[SUPPLIED INFORMATION — start]
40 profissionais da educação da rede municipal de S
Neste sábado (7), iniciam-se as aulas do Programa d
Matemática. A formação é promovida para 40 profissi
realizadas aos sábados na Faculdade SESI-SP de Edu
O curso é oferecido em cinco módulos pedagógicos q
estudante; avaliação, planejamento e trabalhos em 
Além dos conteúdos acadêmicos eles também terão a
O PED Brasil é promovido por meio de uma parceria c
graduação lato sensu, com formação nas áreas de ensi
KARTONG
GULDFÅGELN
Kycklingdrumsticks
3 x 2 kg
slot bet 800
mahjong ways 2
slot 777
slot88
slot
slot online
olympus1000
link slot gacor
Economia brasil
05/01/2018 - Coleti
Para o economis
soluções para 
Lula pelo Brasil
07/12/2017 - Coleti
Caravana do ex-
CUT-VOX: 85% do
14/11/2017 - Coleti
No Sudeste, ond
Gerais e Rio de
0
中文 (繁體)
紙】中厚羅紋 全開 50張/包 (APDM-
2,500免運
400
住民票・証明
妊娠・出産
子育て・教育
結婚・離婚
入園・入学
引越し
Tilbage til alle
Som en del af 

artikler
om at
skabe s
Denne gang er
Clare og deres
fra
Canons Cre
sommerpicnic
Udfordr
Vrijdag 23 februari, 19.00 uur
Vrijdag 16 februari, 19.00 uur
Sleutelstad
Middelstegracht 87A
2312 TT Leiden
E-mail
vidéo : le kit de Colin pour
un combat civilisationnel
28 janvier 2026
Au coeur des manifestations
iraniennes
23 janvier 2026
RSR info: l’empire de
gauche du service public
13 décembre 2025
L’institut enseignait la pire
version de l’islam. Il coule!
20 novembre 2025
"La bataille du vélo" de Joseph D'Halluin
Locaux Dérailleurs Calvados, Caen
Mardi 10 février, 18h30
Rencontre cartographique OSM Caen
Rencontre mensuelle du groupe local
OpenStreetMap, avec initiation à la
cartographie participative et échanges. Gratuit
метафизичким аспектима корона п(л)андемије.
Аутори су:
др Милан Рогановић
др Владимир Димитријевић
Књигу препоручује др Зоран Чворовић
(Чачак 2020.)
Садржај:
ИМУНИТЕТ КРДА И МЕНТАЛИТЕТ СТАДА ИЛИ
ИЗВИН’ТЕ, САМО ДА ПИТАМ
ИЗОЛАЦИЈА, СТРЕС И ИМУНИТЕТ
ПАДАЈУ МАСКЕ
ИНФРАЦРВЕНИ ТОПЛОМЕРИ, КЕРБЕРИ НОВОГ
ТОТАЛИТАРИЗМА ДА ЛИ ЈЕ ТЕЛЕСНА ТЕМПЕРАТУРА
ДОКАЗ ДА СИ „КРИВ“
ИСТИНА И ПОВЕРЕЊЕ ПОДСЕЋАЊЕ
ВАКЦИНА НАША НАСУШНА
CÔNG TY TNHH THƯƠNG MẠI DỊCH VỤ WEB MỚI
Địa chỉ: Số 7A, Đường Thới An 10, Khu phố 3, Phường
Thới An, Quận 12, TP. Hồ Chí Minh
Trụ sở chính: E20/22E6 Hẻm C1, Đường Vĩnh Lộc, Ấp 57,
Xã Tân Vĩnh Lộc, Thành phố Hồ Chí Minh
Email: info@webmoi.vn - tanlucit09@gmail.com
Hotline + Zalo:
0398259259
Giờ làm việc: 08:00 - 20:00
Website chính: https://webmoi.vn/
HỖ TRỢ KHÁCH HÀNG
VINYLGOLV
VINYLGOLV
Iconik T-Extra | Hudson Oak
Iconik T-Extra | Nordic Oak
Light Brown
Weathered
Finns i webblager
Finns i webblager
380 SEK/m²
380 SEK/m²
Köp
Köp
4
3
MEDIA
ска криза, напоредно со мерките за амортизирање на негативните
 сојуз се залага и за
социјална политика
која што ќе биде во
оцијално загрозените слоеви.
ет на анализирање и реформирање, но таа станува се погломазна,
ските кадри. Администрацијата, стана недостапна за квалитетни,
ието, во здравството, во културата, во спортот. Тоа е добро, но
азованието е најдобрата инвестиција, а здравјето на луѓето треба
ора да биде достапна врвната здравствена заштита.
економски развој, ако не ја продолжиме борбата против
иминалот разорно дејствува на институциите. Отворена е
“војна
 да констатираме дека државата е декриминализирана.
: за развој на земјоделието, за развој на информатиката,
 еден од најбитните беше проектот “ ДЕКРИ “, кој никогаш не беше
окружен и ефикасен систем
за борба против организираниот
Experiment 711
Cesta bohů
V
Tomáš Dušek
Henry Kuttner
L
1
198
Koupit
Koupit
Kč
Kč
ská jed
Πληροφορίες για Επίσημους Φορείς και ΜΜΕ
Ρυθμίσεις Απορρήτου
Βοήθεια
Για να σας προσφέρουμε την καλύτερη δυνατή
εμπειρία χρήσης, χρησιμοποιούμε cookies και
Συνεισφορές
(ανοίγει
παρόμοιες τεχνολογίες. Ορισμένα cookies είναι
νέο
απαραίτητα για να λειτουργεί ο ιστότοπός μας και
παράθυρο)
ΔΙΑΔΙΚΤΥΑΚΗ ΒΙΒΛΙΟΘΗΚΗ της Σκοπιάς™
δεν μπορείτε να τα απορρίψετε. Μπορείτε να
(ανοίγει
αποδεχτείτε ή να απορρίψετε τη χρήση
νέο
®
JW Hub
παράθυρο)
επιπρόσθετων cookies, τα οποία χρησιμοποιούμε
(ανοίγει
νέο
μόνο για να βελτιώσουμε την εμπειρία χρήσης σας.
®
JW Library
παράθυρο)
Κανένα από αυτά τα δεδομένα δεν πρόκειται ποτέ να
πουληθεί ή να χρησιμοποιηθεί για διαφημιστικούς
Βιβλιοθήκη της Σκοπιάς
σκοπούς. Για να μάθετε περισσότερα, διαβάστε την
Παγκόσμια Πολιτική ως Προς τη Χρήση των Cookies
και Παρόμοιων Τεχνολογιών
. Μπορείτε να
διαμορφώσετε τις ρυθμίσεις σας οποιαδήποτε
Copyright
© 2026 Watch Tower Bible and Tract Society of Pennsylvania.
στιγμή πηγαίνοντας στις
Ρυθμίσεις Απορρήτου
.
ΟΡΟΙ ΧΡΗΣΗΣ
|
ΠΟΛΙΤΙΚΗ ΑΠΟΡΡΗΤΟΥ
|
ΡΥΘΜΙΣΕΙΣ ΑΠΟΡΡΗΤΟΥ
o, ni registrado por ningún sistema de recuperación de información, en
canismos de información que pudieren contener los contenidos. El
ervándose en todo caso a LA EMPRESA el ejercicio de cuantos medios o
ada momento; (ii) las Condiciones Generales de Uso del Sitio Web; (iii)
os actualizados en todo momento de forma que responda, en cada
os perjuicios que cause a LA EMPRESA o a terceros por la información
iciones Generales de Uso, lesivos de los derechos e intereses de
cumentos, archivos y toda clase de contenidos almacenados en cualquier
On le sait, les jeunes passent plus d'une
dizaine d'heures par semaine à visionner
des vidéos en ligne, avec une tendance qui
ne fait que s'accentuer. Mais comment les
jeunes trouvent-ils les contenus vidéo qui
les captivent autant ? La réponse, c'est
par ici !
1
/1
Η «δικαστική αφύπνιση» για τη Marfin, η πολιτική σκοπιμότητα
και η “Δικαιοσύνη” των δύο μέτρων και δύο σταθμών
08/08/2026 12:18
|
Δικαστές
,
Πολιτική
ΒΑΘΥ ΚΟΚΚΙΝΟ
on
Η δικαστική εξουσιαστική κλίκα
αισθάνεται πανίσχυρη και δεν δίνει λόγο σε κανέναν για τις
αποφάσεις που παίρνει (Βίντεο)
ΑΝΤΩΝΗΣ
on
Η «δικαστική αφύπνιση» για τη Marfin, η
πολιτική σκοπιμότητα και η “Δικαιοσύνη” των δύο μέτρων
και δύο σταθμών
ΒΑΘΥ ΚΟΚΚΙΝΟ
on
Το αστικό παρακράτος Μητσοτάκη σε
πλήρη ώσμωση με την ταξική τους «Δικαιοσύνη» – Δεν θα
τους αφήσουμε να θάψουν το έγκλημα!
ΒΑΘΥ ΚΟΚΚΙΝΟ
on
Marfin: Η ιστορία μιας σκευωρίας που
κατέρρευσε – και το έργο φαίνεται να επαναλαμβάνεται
[SUPPLIED INFORMATION — finish]
_PROBLEM DESCRIPTION_:
Print the stretch of the records that opens with the very first line and closes with the line containing "Além dos conteúdos". Include both of those lines and nothing beyond them.

_RESPONSE TO THE EXERCISE_:
40 profissionais da educação da rede municipal de S
Neste sábado (7), iniciam-se as aulas do Programa d
Matemática. A formação é promovida para 40 profissi
realizadas aos sábados na Faculdade SESI-SP de Edu
O curso é oferecido em cinco módulos pedagógicos q
estudante; avaliação, planejamento e trabalhos em 
Além dos conteúdos acadêmicos eles também terão a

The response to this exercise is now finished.